Forse è un po’ predicatorio Robert Redford e quando ha molto da dire, sia nei film che nella vita, non frena certo le parole. Ma sta di fatto che, quando ha presentato a Roma il film che lo vede interprete e regista “Leoni per agnelli”, l’incontro stampa che l’ha avuto come protagonista è tra quelli che più si ricordano di tutto il Festival. In forma smagliante, accompagnato da un Tom Cruise che sempre si distingue per squisitezza col pubblico (suo il red carpet con il maggior numero di autografi e foto di tutta la Festa del Cinema), Redford ha a lungo parlato del suo impegno, impegno che si rivela anche nelle tre storie che si intrecciano nel film. Ora “Leoni per agnelli” è arrivato sui nostri schermi e non è certo un film facile, d’impostazione troppo chiusa e teatrale forse, ma neppure scontato. Si interroga sulla guerra, senza mai cadere nell’ovvietà, mostrando le diverse facce della medaglia, e le ripercussioni che ogni decisione comporta. Come sia nata l’idea, come l’abbia portata avanti, quale sia stato lo scopo che lo ha spronato ce lo racconta diffusamente.
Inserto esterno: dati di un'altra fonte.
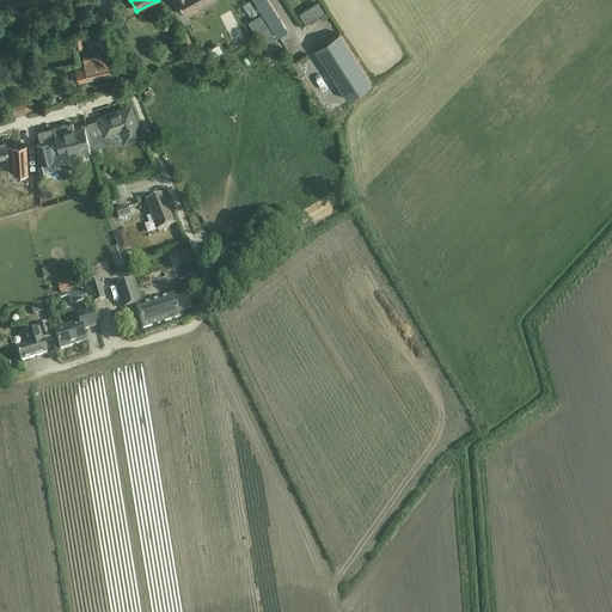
[(172,0),(179,14),(184,12),(187,16),(196,10),(194,6),(203,0),(172,0)]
Quello che mi interessava di LEONI PER AGNELLI è il modo in cui la storia utilizza la guerra per raccontare tre vicende personali su dei problemi che mi stanno molto a cuore: il ruolo dei media, dell’istruzione, della politica e della gioventù negli Stati Uniti. Quello che mi interessava in particolare era l’idea che queste storie, in qualche modo, potessero essere messe insieme in maniera drammatica, per spingere il pubblico a riflettere su quale sia la nostra situazione attualmente. Quando ho letto la sceneggiatura di Matthew Carnaham l’ho trovata molto affascinante per come raccontava gli effetti di questi ultimi anni sul mondo politico, le conseguenze della guerra non solo nel nostro Paese ma in tutto il mondo. Ovviamente il mio interesse politico mi ha influenzato nella vita e quando sono diventato regista ho voluto mettere nel mio lavoro le cose che mi colpiscono e influenzano come individuo. Ma non credo nella propaganda, il ruolo principale del Cinema è l’enterteinment, i film devono solo rivelare la complessità della situazione. Non è tutto bianco o nero nel nostro Paese, c’è molto grigio, e in molti si sentono feriti e confusi
E’ rivolgersi ai giovani la cosa che gli sta più cuore
Da giovane non mi interessavo di politica. A 18 anni ho studiato a Firenze e sono entrato in contatto con molti miei coetanei che mi chiedevano la mia opinione politica su vari fatti e quando mi dicevano “come puoi non interessarti?” mi sentivo imbarazzato. Così, tornato negli Stati Uniti, ho acquisito una consapevolezza politica. Le cose cambiano, non sono mai le stesse e a volte i giovani non restano coinvolti, sono distratti. Ma si tratta del vostro futuro e nel vostro futuro dovete avere un ruolo attivo. Ora i giovani ricominciano a dirsi: devo fare qualcosa d’importante. E si sta creando maggiore informazione, molte cose sono più trasparenti. Ai giovani appartiene il futuro: o scappano perché sono delusi, o fanno le loro scelte. Nel finale del film le tre diverse storie si intrecciano insieme per mostrare questo
L’opinione di Tom Cruise è quella che ci aveva rivelato altre volte, ad esempio in occasione del film “L’Ultimo Samurai”: “Solo la comunicazione può scavalcare le frontiere, con la comunicazione possiamo risolvere i conflitti, è l’unica via che abbiamo e dobbiamo aver fede in questo. Ho sempre voluto viaggiare e conoscere altra gente e come attore ho questo privilegio. Mi sono trovato a contatto con molte culture e ho sempre avuto molta comprensione e rispetto. Sono sospettoso delle persone che dicono di non voler comunicare su un determinato argomento
Dopo gli elogi a Redford (“Lo ammiro come filmmaker e come essere umano, è molto intelligente e sono felice di aver avuto questa opportunità con lui”) Tom Cruise alleggerisce un po’ l’atmosfera “C’è stato un momento in cui sedevo vicino a Meryl Streep, bellissima di fronte a me, e dietro di lei ho visto Robert Redford e mi son visto improvvisamente in mezzo a una scena di La mia Africa
Erano tra le star più attese della Festa di Roma, ma Redford resta convinto che non siano le star a fare i festival, ma le idee. “Lo scopo dei festival è scoprire nuove voci, nuovi volti e così faccio con il Festival del Cinema Indipendente di Sundance. Il successo di un festival non dipende dalle star, ma dai talenti”.